A lot of our first blog posts will be more or less off-topic, as we choose not to disclose too much information just yet. I really wanted to share this info with people of the more technical community, but I’m pretty sure that if one reads over the technical terminology, he will enjoy it too.
I was quite amused logging in […] seeing about 400 failed log in attempts
Apparently, renting a virtual private server via DigitalOcean can’t pass by without having several thousand attacks on a daily basis.
This server is running since the last day of September of 2014, which is eleven days ago at the time of writing. Since that day we had 34812 (!) failed log in attempts on the server, of which 94% on the administrative (root) user.

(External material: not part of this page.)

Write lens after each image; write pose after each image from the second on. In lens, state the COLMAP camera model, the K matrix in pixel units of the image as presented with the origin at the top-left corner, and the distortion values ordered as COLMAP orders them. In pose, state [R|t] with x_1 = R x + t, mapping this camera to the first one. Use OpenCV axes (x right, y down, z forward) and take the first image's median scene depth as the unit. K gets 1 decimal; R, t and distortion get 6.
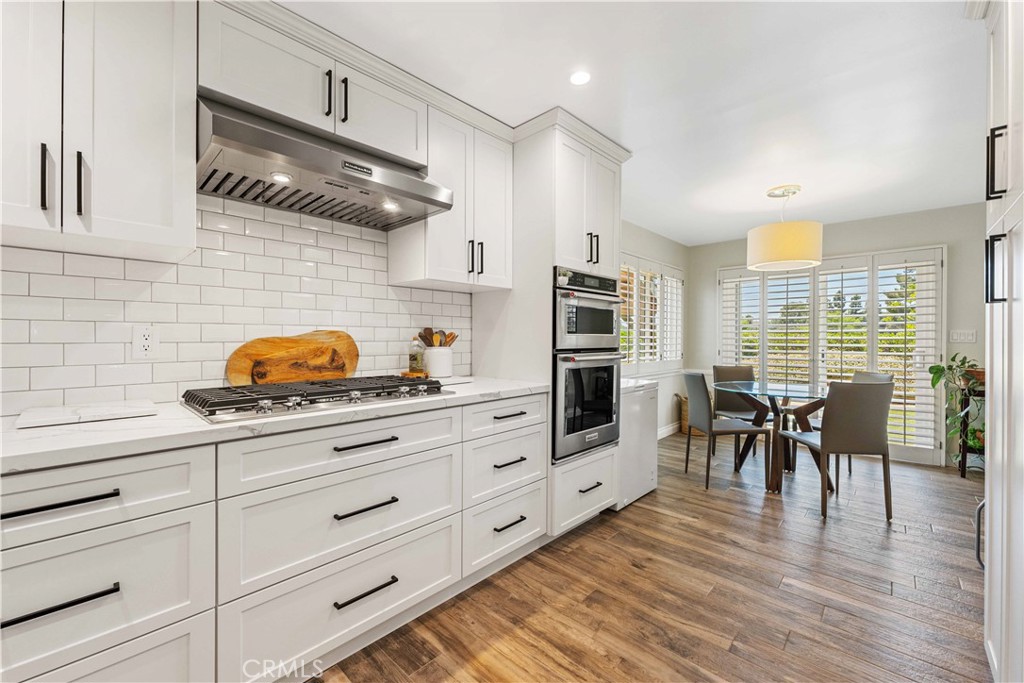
lens RADIAL K [[420.9, 0, 511.6], [0, 420.9, 340.6], [0, 0, 1]] dist [-0.000700, -0.000213]
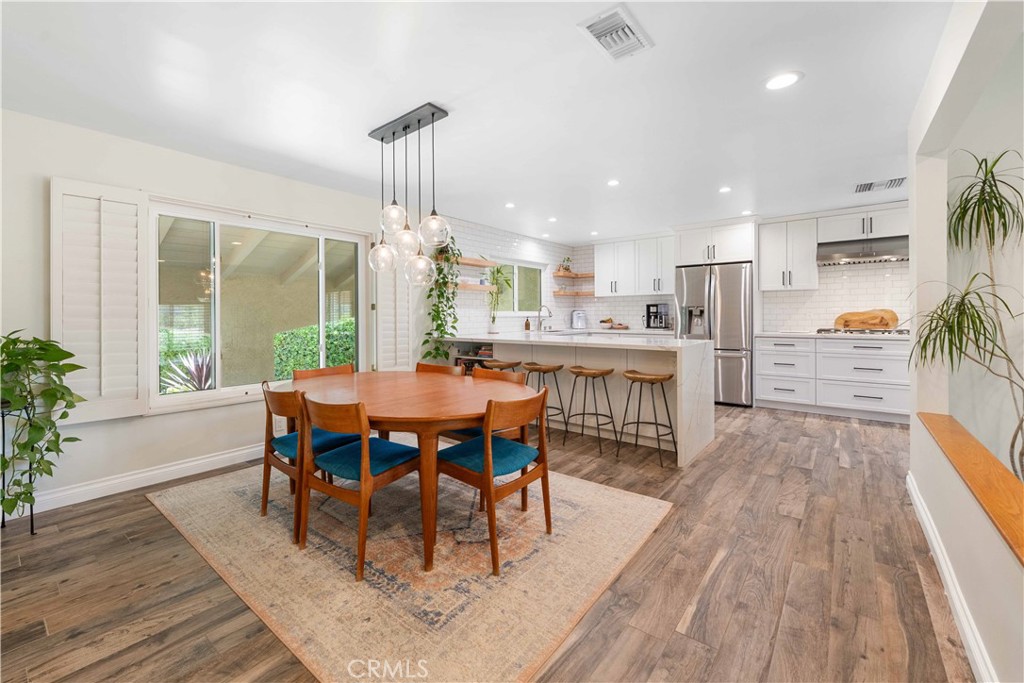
lens RADIAL K [[420.9, 0, 506.6], [0, 420.9, 315.2], [0, 0, 1]] dist [-0.000700, -0.000213]
pose [[0.076161, 0.001989, -0.997094, 2.238123], [-0.002203, 0.999996, 0.001827, 0.014231], [0.997093, 0.002057, 0.076165, -1.633989]]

I was quite amused logging in the first of October, the second day using the server, seeing about 400 failed log in attempts. I started writing some scripts for reading out the security log (/var/log/secure on CentOS 7) and recently published the result. The log was almost 8 MB in size yesterday, which is about the fastest growing log file I’ve ever seen.

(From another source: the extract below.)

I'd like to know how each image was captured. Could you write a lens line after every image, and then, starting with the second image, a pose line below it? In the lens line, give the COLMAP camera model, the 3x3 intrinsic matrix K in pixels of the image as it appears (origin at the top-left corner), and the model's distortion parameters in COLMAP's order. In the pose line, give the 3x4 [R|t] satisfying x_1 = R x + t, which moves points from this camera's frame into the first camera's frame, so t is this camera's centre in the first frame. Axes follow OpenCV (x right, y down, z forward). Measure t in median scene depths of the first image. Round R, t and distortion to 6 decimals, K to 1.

The scripts reads the security log every hour and puts it in a database (MariaDB), then parses the lines using PHP. It’s probably not the most secure approach of doing things, but it works. After reading, the file is automatically moved and compressed. The 8 MB log now takes a little over 300 KB on disk.
I choose to put it online because it is interesting. As it’s updated automatically every hour, I decided to implement some basic charts which generate automatically too. I hope someone enjoys watching the page as much as I do.